Jonathan Ellis (Austin) @spyced

Jonathan Ellis is CTO and co-founder at DataStax. Prior to DataStax, Jonathan worked extensively with Apache Cassandra while employed at Rackspace. Prior to Rackspace, Jonathan built a multi-petabyte, scalable storage system based on Reed-Solomon encoding for backup provider Mozy.

Jon Haddad (Los Angeles) @rustyrazorblade

Jon Haddad (Linkedin) is the Principal Consultant at The Last Pickle, as well as a committer and PMC member for Apache Cassandra. Prior to The Last Pickle, Jon was a technical evangelist at DataStax. He has worked on dozens of Cassandra clusters across a wide variety of hardware, both on-prem and in the cloud. Jon has contributed to a wide variety of open source projects and has almost 20 years experience in the field.
Jon will be giving the following Cassandra presentation: Cassandra Performance Tuning and Crushing SLAs .

Patrick McFadin (SF Bay) @patrickmcfadin

Patrick McFadin (Linkedin), VP of Developer Relations at DataStax, is regarded as one of the foremost experts of Apache Cassandra and data modeling techniques. While at DataStax, he has helped build some of the largest deployments in the world. Previous to DataStax, Patrick was Chief Architect at Hobsons, an education services company. There, he spoke often on web application design and performance.

Dikang Gu (San Francisco) @dikanggu

Dikang Gu (Linkedin) is a Staff Software Engineer at Facebook. He has years of experience working with big data/cloud computing platforms.
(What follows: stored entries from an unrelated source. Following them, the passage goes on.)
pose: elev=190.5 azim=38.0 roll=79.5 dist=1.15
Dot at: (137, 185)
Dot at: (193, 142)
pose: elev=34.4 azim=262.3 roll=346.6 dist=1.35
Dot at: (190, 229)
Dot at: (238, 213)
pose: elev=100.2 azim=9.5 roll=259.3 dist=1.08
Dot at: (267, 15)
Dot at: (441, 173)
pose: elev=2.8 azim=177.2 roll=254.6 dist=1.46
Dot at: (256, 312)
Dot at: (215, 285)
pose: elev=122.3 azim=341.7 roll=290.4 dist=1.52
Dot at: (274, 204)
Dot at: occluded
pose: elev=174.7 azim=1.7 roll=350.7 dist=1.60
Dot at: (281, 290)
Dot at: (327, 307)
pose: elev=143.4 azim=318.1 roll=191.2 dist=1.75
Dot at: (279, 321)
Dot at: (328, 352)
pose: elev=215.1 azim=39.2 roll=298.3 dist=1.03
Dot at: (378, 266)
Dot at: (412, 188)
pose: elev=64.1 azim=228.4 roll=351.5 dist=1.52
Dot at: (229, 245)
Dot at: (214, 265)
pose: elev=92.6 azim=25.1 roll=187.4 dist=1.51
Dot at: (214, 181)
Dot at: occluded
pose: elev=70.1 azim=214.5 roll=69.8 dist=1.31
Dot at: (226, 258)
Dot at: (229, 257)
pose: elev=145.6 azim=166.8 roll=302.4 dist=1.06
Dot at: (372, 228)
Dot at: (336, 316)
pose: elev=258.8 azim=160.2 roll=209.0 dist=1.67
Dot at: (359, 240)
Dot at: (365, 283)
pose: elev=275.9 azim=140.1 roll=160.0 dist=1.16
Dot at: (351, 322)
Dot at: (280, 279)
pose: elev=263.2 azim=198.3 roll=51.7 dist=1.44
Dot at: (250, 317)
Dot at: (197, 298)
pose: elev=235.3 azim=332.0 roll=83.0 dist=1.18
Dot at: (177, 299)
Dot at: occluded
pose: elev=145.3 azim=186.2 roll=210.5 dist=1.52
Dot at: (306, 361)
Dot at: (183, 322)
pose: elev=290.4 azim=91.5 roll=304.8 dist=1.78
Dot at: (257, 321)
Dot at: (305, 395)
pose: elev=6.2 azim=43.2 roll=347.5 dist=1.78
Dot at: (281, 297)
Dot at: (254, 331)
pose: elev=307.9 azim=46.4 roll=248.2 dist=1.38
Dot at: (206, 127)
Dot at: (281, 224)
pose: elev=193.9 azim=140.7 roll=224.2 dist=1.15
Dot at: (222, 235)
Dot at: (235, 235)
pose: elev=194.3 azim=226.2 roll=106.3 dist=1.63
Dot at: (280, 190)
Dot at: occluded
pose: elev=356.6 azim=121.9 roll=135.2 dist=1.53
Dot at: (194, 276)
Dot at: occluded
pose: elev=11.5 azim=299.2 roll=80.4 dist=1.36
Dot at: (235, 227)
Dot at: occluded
Aaron Ploetz (Minneapolis) @APloetz

Aaron Ploetz (Linkedin) has a professional software developer since 1997, and has been named a DataStax MVP for Apache Cassandra three times (2014-17). While not at work, he has been a computer hobbyist since 1987 (when his Mother first brought home a Tandy 1000 EX). He still works on a variety of projects in his home lab, including (but not limited to) building Linux servers, gaming machines, and test Cassandra clusters. Aaron received a Bachelor of Science degree in Management/Computer Systems from the University of Wisconsin - Whitewater in 1998, and a Master of Science degree in Software Engineering (emphasis on Database Technologies) from Regis University in 2013. He and his wife Coriene live with their three children in the Twin Cities. When not in front of a computer he enjoys amateur astronomy, writing, and coaching his sons' baseball and ice hockey teams.
Aaron will be presenting the following Cassandra session: Performance Data Modeling at Scale

Glauber Costa (Toronto) @glcst

Glauber Costa (Linkedin) is a Principal Architect at ScyllaDB. He shares his time between the engineering department working on upcoming Scylla features and helping customers succeed.
Before ScyllaDB, Glauber worked with Virtualization in the Linux Kernel for 10 years, with contributions ranging from the Xen and KVM Hypervisors to all sorts of guest functionality and containers.
Glauber will be presenting the following session: Go big or go home! Does it still make sense to do Big Data with Small Nodes?.